Every day Barbara Copeland faces the unenviable task of being prepared for disaster in a place famous for all the wrong reasons.
In her five years on Christmas Island, the St John Ambulance volunteer and school teacher has seen and dealt with it all, from heart attacks and missing fishermen from the local community to the 2010 SIEV 221 boat tragedy.
No matter how hopeless the situation, Ms Copeland said she felt privileged to help someone when she knows they've got no one else.
"I had a situation where a young man passed away and he was all on his own and I just held his hand," she said. "Even though you don't speak the language, just to touch someone, that was probably one of the ones that hit my heart there."
Last night, Ms Copeland was named Country Ambulance Service volunteer of the year.
As the island's sub-centre chairwoman for the past three years, Ms Copeland has lifted volunteer numbers from four to 15 as callouts rose from five to 150.
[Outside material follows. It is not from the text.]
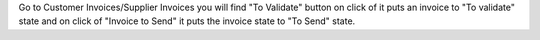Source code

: Go to Customer Invoices/Supplier Invoices  you will find "To Validate" button on click of it puts an invoice to "To validate" state  and  on click of "Invoice to Send" it puts the invoice state to "To Send" state.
When the SIEV 221 washed on to rocks in December 2010, Ms Copeland had a pool of only eight volunteers to call on.
A group so committed to saving lives were forced to stand helplessly on the shore, watching children and adults drown. They then organised equipment and supplies and helped survivors to the hospital."We had something to do, so in a lot of ways even though it was deeply affecting for people, they felt that they were doing something positive," Ms Copeland said. "It gave them something to hold on to."